Most, if not all, of the can’t miss NFL draft prospects are off the board by the time the late rounds come around. However, that doesn’t mean that there’s no reason to follow the late picks. This is the part of the draft where teams scouting departments are pushed to the breaking points. The difference between a good and great team often comes down to depth, and that depth is built in these later rounds. Below is a look back at the New England Patriots late round draft history.
The End of the Draft: New England Patriots Late Round Draft History
2016: Elandon Roberts, 214th Overall
The Patriots have made several late-round picks that haven’t made an impact, and that’s to be expected. The most recent late-round pick to make an impact is 2016’s sixth round selection of linebacker Elandon Roberts.
Roberts is not the perfect linebacker by any means, but he doesn’t deserve the hate he gets. When utilized properly, Roberts can be a successful cog in a defense. He’s great as a north-south run stopper, but struggles when forced to play laterally. Essentially, he’s a poor man’s Brandon Spikes.
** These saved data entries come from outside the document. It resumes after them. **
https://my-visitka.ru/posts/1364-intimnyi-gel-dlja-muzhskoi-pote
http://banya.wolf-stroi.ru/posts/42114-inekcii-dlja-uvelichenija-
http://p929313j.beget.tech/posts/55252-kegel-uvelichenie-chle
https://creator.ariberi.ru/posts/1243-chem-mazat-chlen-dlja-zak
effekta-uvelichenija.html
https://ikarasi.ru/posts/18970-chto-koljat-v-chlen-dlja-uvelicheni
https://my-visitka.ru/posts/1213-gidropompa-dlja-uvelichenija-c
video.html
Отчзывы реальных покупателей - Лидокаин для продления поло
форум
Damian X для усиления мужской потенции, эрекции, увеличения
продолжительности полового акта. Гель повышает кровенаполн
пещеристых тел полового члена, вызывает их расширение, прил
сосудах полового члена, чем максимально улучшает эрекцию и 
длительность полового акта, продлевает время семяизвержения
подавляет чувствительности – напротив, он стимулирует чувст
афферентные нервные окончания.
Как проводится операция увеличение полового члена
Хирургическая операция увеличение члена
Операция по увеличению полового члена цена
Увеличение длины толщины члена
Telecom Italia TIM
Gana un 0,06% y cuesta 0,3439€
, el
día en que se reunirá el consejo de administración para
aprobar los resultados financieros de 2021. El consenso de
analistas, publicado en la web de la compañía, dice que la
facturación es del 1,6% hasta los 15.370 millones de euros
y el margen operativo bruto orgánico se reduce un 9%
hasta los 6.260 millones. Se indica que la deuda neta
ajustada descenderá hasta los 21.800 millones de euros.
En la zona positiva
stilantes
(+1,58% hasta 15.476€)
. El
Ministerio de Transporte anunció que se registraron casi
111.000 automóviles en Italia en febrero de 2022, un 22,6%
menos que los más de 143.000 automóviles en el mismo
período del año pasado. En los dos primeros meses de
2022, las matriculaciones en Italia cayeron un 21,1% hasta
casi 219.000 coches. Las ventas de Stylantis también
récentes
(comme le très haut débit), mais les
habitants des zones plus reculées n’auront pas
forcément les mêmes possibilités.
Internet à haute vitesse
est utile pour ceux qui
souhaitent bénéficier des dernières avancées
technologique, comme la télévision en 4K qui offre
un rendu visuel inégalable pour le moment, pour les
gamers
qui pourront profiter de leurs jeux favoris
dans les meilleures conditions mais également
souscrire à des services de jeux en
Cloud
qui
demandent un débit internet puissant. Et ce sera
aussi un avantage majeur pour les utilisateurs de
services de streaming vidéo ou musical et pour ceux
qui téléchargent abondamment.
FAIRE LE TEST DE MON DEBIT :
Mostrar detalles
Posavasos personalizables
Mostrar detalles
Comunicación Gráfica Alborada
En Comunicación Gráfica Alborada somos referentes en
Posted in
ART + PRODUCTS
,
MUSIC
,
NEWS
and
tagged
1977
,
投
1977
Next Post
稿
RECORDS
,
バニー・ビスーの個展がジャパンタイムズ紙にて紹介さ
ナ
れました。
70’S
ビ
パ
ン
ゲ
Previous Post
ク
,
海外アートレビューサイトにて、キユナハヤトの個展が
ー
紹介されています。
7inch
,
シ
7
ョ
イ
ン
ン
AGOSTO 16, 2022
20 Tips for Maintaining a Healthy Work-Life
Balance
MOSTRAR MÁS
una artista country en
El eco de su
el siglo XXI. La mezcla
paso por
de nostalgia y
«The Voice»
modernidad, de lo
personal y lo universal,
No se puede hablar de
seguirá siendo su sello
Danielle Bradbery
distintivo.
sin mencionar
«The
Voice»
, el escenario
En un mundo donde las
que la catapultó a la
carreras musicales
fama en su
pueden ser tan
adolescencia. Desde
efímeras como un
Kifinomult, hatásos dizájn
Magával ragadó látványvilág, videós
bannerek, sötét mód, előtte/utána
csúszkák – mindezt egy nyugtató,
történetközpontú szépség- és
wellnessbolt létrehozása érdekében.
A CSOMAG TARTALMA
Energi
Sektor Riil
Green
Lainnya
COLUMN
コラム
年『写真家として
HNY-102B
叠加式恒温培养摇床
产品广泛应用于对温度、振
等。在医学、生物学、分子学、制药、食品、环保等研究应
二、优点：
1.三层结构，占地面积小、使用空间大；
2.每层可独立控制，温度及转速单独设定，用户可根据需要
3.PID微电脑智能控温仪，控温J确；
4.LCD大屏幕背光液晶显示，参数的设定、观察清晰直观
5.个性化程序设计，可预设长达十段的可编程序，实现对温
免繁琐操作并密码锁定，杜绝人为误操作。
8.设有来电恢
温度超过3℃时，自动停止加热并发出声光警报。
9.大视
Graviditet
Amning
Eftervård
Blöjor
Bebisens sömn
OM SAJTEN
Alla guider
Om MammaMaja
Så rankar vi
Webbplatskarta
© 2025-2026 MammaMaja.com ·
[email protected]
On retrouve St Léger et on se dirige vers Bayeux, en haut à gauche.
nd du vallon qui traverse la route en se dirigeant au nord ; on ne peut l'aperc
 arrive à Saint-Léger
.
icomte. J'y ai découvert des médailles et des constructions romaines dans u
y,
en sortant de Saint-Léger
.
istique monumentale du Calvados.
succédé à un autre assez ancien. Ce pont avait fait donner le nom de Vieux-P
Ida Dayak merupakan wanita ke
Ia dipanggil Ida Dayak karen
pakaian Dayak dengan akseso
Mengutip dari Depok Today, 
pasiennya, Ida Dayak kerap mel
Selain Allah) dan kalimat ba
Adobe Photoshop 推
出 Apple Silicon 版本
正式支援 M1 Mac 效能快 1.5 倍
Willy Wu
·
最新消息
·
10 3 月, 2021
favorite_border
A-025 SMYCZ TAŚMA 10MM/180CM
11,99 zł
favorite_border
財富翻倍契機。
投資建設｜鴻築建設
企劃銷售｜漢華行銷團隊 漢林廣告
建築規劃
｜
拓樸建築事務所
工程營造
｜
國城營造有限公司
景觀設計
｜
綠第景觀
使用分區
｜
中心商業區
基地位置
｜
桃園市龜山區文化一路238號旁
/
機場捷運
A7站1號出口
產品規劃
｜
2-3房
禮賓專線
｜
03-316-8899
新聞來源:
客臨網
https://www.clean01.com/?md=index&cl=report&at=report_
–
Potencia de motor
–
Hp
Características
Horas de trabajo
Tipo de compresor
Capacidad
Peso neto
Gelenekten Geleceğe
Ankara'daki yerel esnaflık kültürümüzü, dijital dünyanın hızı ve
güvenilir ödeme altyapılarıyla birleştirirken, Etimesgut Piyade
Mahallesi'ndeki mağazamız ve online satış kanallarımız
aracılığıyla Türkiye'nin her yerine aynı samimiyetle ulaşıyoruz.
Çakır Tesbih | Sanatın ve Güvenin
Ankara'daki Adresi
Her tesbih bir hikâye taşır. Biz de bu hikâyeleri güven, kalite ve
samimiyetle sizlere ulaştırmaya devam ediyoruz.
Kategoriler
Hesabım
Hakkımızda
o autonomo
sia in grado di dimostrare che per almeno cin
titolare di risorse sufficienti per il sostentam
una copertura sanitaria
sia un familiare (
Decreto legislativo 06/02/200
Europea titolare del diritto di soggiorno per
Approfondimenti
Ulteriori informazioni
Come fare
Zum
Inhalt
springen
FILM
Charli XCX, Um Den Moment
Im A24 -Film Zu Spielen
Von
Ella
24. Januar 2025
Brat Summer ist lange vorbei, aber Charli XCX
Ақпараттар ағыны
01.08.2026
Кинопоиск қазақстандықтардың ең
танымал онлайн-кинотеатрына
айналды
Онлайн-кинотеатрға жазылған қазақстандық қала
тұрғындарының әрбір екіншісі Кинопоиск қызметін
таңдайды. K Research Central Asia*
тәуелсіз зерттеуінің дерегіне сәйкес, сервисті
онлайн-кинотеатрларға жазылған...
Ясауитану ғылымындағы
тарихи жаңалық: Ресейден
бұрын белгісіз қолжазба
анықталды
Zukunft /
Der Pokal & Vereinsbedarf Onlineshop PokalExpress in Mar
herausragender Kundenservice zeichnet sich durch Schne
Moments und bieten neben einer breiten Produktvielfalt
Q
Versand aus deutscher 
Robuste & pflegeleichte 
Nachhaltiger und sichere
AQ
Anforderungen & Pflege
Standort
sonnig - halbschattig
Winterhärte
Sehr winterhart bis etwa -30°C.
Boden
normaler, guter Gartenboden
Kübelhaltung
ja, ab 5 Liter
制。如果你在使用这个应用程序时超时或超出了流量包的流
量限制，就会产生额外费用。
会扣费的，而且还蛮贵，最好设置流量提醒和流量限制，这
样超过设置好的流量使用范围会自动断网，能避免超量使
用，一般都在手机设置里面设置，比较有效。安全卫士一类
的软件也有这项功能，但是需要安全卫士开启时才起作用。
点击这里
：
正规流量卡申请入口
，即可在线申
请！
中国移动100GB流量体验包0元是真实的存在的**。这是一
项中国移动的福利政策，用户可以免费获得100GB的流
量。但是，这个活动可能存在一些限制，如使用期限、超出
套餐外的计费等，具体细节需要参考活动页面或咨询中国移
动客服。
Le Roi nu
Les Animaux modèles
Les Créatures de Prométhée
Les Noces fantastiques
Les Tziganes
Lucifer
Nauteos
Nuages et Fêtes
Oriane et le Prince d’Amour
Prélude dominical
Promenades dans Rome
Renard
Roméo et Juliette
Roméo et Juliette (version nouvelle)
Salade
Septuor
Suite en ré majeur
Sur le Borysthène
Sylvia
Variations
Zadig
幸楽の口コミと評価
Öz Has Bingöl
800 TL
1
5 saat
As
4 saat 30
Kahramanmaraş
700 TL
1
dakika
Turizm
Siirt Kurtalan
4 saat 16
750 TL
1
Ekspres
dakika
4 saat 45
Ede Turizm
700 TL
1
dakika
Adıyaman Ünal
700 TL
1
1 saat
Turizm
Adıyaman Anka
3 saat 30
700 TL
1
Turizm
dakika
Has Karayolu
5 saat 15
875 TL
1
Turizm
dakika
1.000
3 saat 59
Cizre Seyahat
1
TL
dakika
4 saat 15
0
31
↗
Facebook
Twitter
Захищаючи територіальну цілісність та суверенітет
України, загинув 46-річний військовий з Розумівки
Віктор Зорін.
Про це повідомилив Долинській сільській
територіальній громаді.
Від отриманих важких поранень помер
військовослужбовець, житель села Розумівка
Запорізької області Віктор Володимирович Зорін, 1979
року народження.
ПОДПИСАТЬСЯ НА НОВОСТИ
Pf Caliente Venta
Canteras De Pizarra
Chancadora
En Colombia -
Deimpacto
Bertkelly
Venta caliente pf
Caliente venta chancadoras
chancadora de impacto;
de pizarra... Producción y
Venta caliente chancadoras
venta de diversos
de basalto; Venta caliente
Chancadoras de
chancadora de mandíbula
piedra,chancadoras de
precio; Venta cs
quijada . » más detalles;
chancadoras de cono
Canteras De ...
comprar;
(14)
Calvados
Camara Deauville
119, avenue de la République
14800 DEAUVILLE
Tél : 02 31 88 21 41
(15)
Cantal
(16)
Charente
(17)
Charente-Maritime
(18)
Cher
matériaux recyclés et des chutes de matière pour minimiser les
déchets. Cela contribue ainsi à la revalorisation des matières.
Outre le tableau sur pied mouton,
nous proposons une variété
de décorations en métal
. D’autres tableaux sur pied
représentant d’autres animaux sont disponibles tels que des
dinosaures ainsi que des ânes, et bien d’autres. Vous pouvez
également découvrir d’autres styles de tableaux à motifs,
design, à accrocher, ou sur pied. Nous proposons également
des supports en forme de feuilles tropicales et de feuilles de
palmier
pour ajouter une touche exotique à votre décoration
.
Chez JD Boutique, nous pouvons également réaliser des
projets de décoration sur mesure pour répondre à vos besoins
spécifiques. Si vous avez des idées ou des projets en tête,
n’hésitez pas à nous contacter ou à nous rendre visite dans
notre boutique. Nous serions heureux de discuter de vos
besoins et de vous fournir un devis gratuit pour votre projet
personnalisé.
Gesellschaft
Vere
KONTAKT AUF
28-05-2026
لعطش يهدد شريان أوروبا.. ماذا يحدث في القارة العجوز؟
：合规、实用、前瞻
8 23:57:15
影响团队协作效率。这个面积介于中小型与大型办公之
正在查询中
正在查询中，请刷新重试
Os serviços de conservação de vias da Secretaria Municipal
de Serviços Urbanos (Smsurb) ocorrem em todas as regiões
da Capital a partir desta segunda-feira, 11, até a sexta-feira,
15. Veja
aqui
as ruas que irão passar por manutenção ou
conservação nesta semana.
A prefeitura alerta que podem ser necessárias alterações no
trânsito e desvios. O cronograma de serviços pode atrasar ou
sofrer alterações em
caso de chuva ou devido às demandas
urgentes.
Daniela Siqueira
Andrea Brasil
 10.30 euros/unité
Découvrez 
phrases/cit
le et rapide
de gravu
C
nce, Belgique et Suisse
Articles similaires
Roberts gets so much hate mainly due to a lack of linebacker depth. Currently, linebackers Dont’a Hightower and Kyle Van Noy are the only three-down linebackers on the team. With Hightower injured for most of 2017, Roberts had to be a three-down linebacker even though he really shouldn’t be. Opposing teams targeted him and tried to isolate him in coverage as much as possible. Look for the Patriots to try to obtain better linebacker depth so Roberts won’t have to take on such an extensive role.
2015: Joe Cardona, 166th Overall
This pick might be the most Bill Belichick thing to ever happen. Almost all long snappers go undrafted, so it’s remarkable enough that the Patriots used a fifth-round pick on the position. But nobody loves and values special teams more than Belichick, and this pick exemplified that. Factor in the fact that Joe Cardona came from the Navy, which Belichick has a noted affinity for, and it’s no surprise that this pick happened.
Cardona has done about as well as a long snapper can do. He snaps well, and that’s about all you can ask of him. He’s been consistently reliable, and not all Patriots long snappers can say that. Ultimately, he’s done his job.
2012: Nate Ebner, 197th Overall
Bill Belichick isn’t afraid to use draft stock on special teams, as evidenced by the Nate Ebner selection. A safety in name only, Ebner has become one of the most important members of the special teams squad. Ebner has served as the teams primary punt protector since 2012, and is one of the hardest tacklers on the kickoff team.
The part-time Olympic hockey player has been a member of the Patriots ever since he first entered the league. Belichick absolutely loves Ebner, and New England values special teamers more than just about any other franchise. Much like Matt Slater, expect Ebner to be a Patriot for a very long time.
2012: Alfonzo Dennard, 224th Overall
While Alfonzo Dennard hasn’t played a game since 2014, the Nebraska product actually did manage to put together a few successful seasons for New England. Dennard appeared in 23 games from 2012-2013, starting 16, and actually performed well for a seventh-round pick. In those 23 games, Dennard recorded four interceptions, one forced fumble, and 19 passes defended.
Dennard wasn’t a typical seventh-round pick for Belichick. Dennard had first round talent, but his off the field persona dropped him all the way to the seventh round. His attitude was a concern entering the draft, and his stock plummeted after he punched a police offer just days before the draft.
Belichick and the Patriots made a bet that they could fix Dennard’s attiude and get a steal in the draft. Ultimately, they couldn’t. Dennard was solid on the field, but wasn’t worth the off-field trouble. Dennard’s poor decisions followed him into the NFL, as he was charged with a DUI during his time in New England. The Patriots decided to cut bait after the 2014 season, and he hasn’t played an NFL game since.
New England hasn’t always had the best success in the late rounds, but that’s OK. You can’t find Tom Brady in the sixth-round every year, and it’s always hard to predict which late-round picks will bloom into stars. However, the Patriots relative lack of depth in recent seasons can be traced to poor late round decisions. If New England wants to build the league’s deepest roster, they’ll need to hit on more late-round picks.